- INSTRUCTIONS FOR THE TASK
Please restate each line of the material word for word and omit any pictures.

- RECORDS SUPPLIED
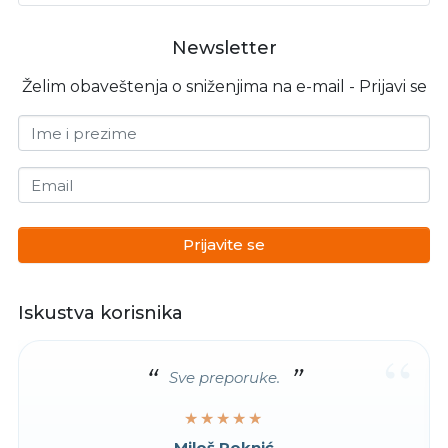
Newsletter
Želim obaveštenja o sniženjima na e-mail - Prijavi se
Ime i prezime
Email
Prijavite se
Iskustva korisnika
“
Sve preporuke.
★★★★★
★★★★★
Miloš Roknić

- TASK ANSWER
Newsletter
Želim obaveštenja o sniženjima na e-mail - Prijavi se
Ime i prezime
Email
Prijavite se
Iskustva korisnika
“
Sve preporuke.
★★★★★
★★★★★
Miloš Roknić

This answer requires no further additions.